**WRITTEN EXERCISE**
Faithfully return all lines, omitting every embedded picture.

Data entries:
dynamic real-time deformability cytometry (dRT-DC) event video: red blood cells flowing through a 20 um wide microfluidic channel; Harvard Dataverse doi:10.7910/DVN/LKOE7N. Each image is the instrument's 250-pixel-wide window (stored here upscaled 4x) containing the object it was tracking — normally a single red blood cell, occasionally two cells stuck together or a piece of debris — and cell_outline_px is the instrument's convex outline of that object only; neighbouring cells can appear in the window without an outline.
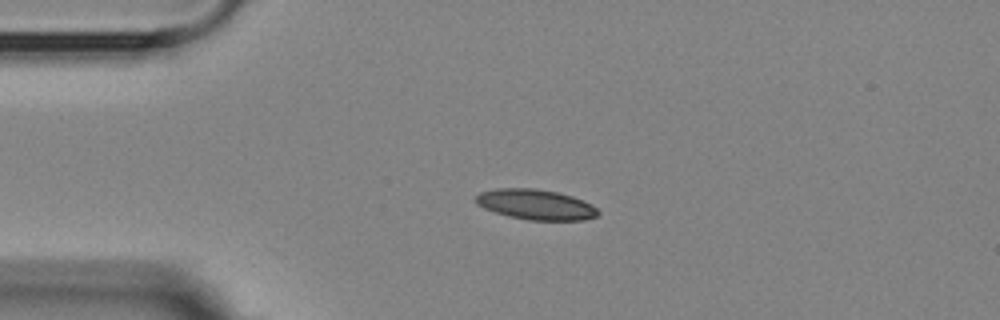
{"species": "Egyptian fruit bat (a non-hibernating species)", "species_latin": "Rousettus aegyptiacus", "temperature_condition": "room temperature", "stored_images_in_passage": 3, "camera_frame_rate_fps": 3000, "um_per_image_px": 0.085, "animal": {"sex": "female"}, "frame": {"image": 1, "passage_image": 2, "time_ms": 2.333, "image_size_px": [1000, 320], "cell_outline_px": [[600, 212], [596, 216], [584, 220], [528, 220], [508, 216], [484, 208], [476, 204], [472, 200], [480, 192], [496, 188], [536, 188], [556, 192], [572, 196], [592, 204]], "centroid_in_image_um": [45.51, 17.38], "position_along_channel_um": 39.5, "area_um2": 21.68}}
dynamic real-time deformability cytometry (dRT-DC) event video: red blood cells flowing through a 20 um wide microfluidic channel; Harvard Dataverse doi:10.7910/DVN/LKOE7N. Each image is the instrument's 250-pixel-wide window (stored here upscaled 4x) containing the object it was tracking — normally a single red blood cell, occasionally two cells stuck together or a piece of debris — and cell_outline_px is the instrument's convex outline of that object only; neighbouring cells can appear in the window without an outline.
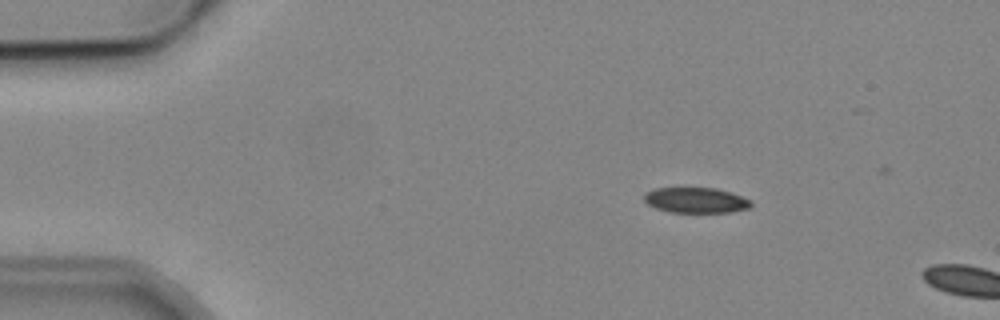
{"species": "common noctule bat (a hibernating species)", "species_latin": "Nyctalus noctula", "temperature_condition": "cold", "stored_images_in_passage": 4, "camera_frame_rate_fps": 3000, "um_per_image_px": 0.085, "animal": {"sex": "male", "body_mass_g": 19.2, "forearm_length_mm": 51.8}, "frame": {"image": 1, "passage_image": 2, "time_ms": 1.333, "image_size_px": [1000, 320], "cell_outline_px": [[752, 204], [748, 208], [728, 212], [672, 212], [656, 208], [648, 204], [644, 200], [644, 196], [648, 192], [656, 188], [716, 188], [732, 192], [752, 200]], "centroid_in_image_um": [59.19, 17.01], "position_along_channel_um": 25.8, "area_um2": 15.72}}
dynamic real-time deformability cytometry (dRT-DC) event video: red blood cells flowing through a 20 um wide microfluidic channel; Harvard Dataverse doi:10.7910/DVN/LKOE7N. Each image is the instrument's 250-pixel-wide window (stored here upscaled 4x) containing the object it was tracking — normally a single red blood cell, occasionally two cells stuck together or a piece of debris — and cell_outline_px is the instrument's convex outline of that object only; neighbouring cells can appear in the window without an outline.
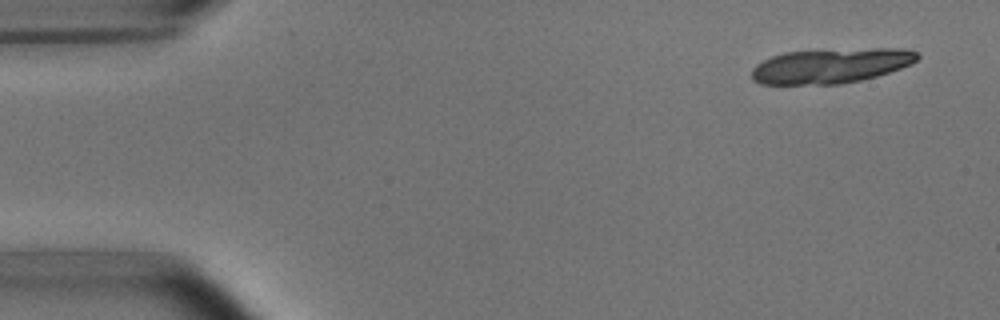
{"species": "common noctule bat (a hibernating species)", "species_latin": "Nyctalus noctula", "temperature_condition": "room temperature", "stored_images_in_passage": 8, "camera_frame_rate_fps": 3000, "um_per_image_px": 0.085, "animal": {"sex": "male", "body_mass_g": 15.6}, "frame": {"image": 1, "passage_image": 1, "time_ms": 0.0, "image_size_px": [1000, 320], "cell_outline_px": [[920, 56], [912, 64], [876, 76], [860, 80], [840, 84], [760, 84], [752, 80], [752, 68], [756, 64], [772, 56], [784, 52], [872, 48], [900, 48], [916, 52]], "centroid_in_image_um": [70.61, 5.59], "position_along_channel_um": 14.4, "area_um2": 33.47}}
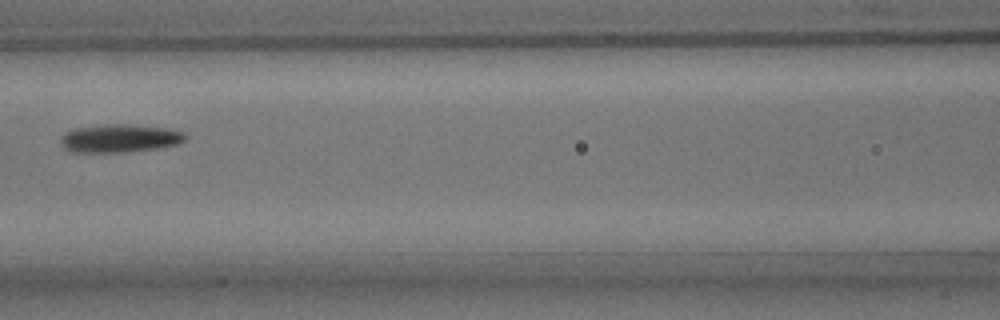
{"frame": {"image": 2, "passage_image": 7, "time_ms": 7.0, "image_size_px": [1000, 320], "cell_outline_px": [[184, 140], [176, 144], [156, 148], [128, 152], [72, 152], [64, 148], [60, 140], [60, 136], [64, 132], [72, 128], [104, 124], [128, 124], [168, 128], [180, 132], [184, 136]], "centroid_in_image_um": [10.07, 11.75], "position_along_channel_um": 156.5, "area_um2": 20.4}}
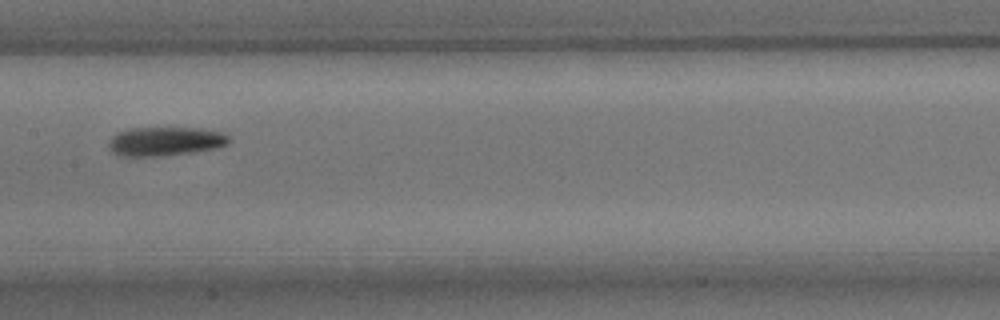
{"frame": {"image": 3, "passage_image": 8, "time_ms": 8.0, "image_size_px": [1000, 320], "cell_outline_px": [[228, 144], [212, 148], [192, 152], [156, 156], [120, 156], [112, 152], [108, 148], [108, 144], [112, 136], [120, 132], [132, 128], [200, 128], [224, 132], [228, 136]], "centroid_in_image_um": [14.02, 12.01], "position_along_channel_um": 193.4, "area_um2": 20.06}}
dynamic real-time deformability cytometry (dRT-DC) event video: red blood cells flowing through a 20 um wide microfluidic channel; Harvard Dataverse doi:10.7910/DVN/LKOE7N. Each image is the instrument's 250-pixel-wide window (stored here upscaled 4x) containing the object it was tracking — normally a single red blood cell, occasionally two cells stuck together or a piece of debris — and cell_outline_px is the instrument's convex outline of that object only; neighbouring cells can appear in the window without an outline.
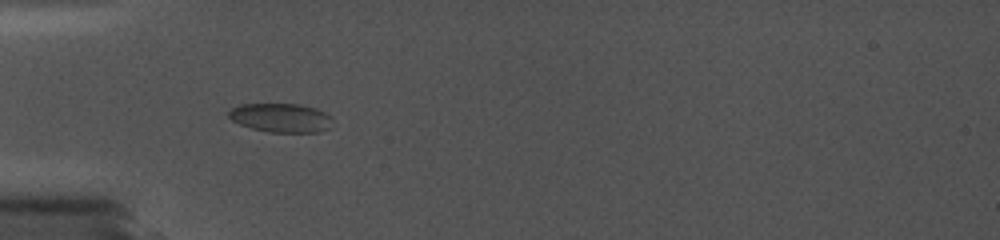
{"species": "common noctule bat (a hibernating species)", "species_latin": "Nyctalus noctula", "temperature_condition": "cold", "stored_images_in_passage": 25, "camera_frame_rate_fps": 5000, "um_per_image_px": 0.085, "animal": {"sex": "female", "body_mass_g": 19.0, "forearm_length_mm": 56.7}, "frame": {"image": 1, "passage_image": 1, "time_ms": 0.0, "image_size_px": [1000, 240], "cell_outline_px": [[332, 116], [328, 128], [320, 132], [268, 132], [252, 128], [240, 124], [232, 120], [228, 116], [228, 112], [232, 108], [240, 104], [296, 104], [316, 108]], "centroid_in_image_um": [23.86, 10.01], "position_along_channel_um": 61.1, "area_um2": 17.4}}
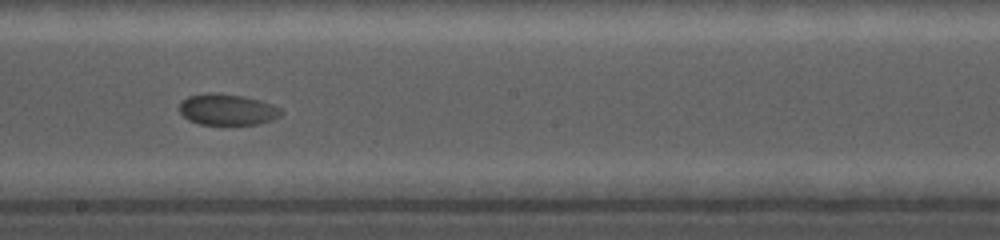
{"frame": {"image": 2, "passage_image": 13, "time_ms": 4.8, "image_size_px": [1000, 240], "cell_outline_px": [[284, 112], [280, 116], [272, 120], [256, 124], [200, 124], [188, 120], [180, 112], [180, 100], [188, 96], [208, 92], [216, 92], [244, 96], [260, 100], [272, 104], [280, 108]], "centroid_in_image_um": [19.32, 9.29], "position_along_channel_um": 228.9, "area_um2": 18.61}}
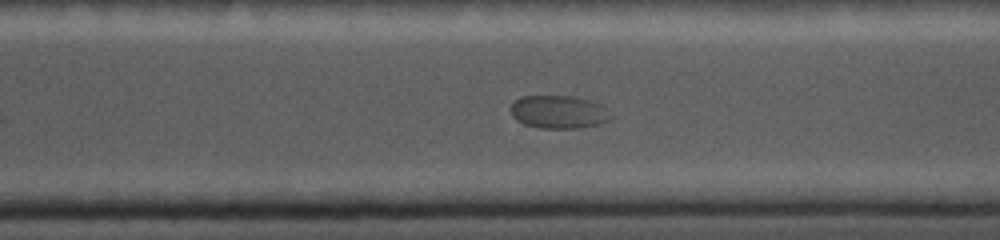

**RESULT FOR THIS EXERCISE**
dynamic real-time deformability cytometry (dRT-DC) event video: red blood cells flowing through a 20 um wide microfluidic channel; Harvard Dataverse doi:10.7910/DVN/LKOE7N. Each image is the instrument's 250-pixel-wide window (stored here upscaled 4x) containing the object it was tracking — normally a single red blood cell, occasionally two cells stuck together or a piece of debris — and cell_outline_px is the instrument's convex outline of that object only; neighbouring cells can appear in the window without an outline.
{"species": "Egyptian fruit bat (a non-hibernating species)", "species_latin": "Rousettus aegyptiacus", "temperature_condition": "room temperature", "stored_images_in_passage": 3, "camera_frame_rate_fps": 3000, "um_per_image_px": 0.085, "animal": {"sex": "female"}, "frame": {"image": 1, "passage_image": 2, "time_ms": 2.333, "image_size_px": [1000, 320], "cell_outline_px": [[600, 212], [596, 216], [584, 220], [528, 220], [508, 216], [484, 208], [476, 204], [472, 200], [480, 192], [496, 188], [536, 188], [556, 192], [572, 196], [592, 204]], "centroid_in_image_um": [45.51, 17.38], "position_along_channel_um": 39.5, "area_um2": 21.68}}
dynamic real-time deformability cytometry (dRT-DC) event video: red blood cells flowing through a 20 um wide microfluidic channel; Harvard Dataverse doi:10.7910/DVN/LKOE7N. Each image is the instrument's 250-pixel-wide window (stored here upscaled 4x) containing the object it was tracking — normally a single red blood cell, occasionally two cells stuck together or a piece of debris — and cell_outline_px is the instrument's convex outline of that object only; neighbouring cells can appear in the window without an outline.
{"species": "common noctule bat (a hibernating species)", "species_latin": "Nyctalus noctula", "temperature_condition": "cold", "stored_images_in_passage": 4, "camera_frame_rate_fps": 3000, "um_per_image_px": 0.085, "animal": {"sex": "male", "body_mass_g": 19.2, "forearm_length_mm": 51.8}, "frame": {"image": 1, "passage_image": 2, "time_ms": 1.333, "image_size_px": [1000, 320], "cell_outline_px": [[752, 204], [748, 208], [728, 212], [672, 212], [656, 208], [648, 204], [644, 200], [644, 196], [648, 192], [656, 188], [716, 188], [732, 192], [752, 200]], "centroid_in_image_um": [59.19, 17.01], "position_along_channel_um": 25.8, "area_um2": 15.72}}
dynamic real-time deformability cytometry (dRT-DC) event video: red blood cells flowing through a 20 um wide microfluidic channel; Harvard Dataverse doi:10.7910/DVN/LKOE7N. Each image is the instrument's 250-pixel-wide window (stored here upscaled 4x) containing the object it was tracking — normally a single red blood cell, occasionally two cells stuck together or a piece of debris — and cell_outline_px is the instrument's convex outline of that object only; neighbouring cells can appear in the window without an outline.
{"species": "common noctule bat (a hibernating species)", "species_latin": "Nyctalus noctula", "temperature_condition": "room temperature", "stored_images_in_passage": 8, "camera_frame_rate_fps": 3000, "um_per_image_px": 0.085, "animal": {"sex": "male", "body_mass_g": 15.6}, "frame": {"image": 1, "passage_image": 1, "time_ms": 0.0, "image_size_px": [1000, 320], "cell_outline_px": [[920, 56], [912, 64], [876, 76], [860, 80], [840, 84], [760, 84], [752, 80], [752, 68], [756, 64], [772, 56], [784, 52], [872, 48], [900, 48], [916, 52]], "centroid_in_image_um": [70.61, 5.59], "position_along_channel_um": 14.4, "area_um2": 33.47}}
{"frame": {"image": 2, "passage_image": 7, "time_ms": 7.0, "image_size_px": [1000, 320], "cell_outline_px": [[184, 140], [176, 144], [156, 148], [128, 152], [72, 152], [64, 148], [60, 140], [60, 136], [64, 132], [72, 128], [104, 124], [128, 124], [168, 128], [180, 132], [184, 136]], "centroid_in_image_um": [10.07, 11.75], "position_along_channel_um": 156.5, "area_um2": 20.4}}
{"frame": {"image": 3, "passage_image": 8, "time_ms": 8.0, "image_size_px": [1000, 320], "cell_outline_px": [[228, 144], [212, 148], [192, 152], [156, 156], [120, 156], [112, 152], [108, 148], [108, 144], [112, 136], [120, 132], [132, 128], [200, 128], [224, 132], [228, 136]], "centroid_in_image_um": [14.02, 12.01], "position_along_channel_um": 193.4, "area_um2": 20.06}}
dynamic real-time deformability cytometry (dRT-DC) event video: red blood cells flowing through a 20 um wide microfluidic channel; Harvard Dataverse doi:10.7910/DVN/LKOE7N. Each image is the instrument's 250-pixel-wide window (stored here upscaled 4x) containing the object it was tracking — normally a single red blood cell, occasionally two cells stuck together or a piece of debris — and cell_outline_px is the instrument's convex outline of that object only; neighbouring cells can appear in the window without an outline.
{"species": "common noctule bat (a hibernating species)", "species_latin": "Nyctalus noctula", "temperature_condition": "cold", "stored_images_in_passage": 25, "camera_frame_rate_fps": 5000, "um_per_image_px": 0.085, "animal": {"sex": "female", "body_mass_g": 19.0, "forearm_length_mm": 56.7}, "frame": {"image": 1, "passage_image": 1, "time_ms": 0.0, "image_size_px": [1000, 240], "cell_outline_px": [[332, 116], [328, 128], [320, 132], [268, 132], [252, 128], [240, 124], [232, 120], [228, 116], [228, 112], [232, 108], [240, 104], [296, 104], [316, 108]], "centroid_in_image_um": [23.86, 10.01], "position_along_channel_um": 61.1, "area_um2": 17.4}}
{"frame": {"image": 2, "passage_image": 13, "time_ms": 4.8, "image_size_px": [1000, 240], "cell_outline_px": [[284, 112], [280, 116], [272, 120], [256, 124], [200, 124], [188, 120], [180, 112], [180, 100], [188, 96], [208, 92], [216, 92], [244, 96], [260, 100], [272, 104], [280, 108]], "centroid_in_image_um": [19.32, 9.29], "position_along_channel_um": 228.9, "area_um2": 18.61}}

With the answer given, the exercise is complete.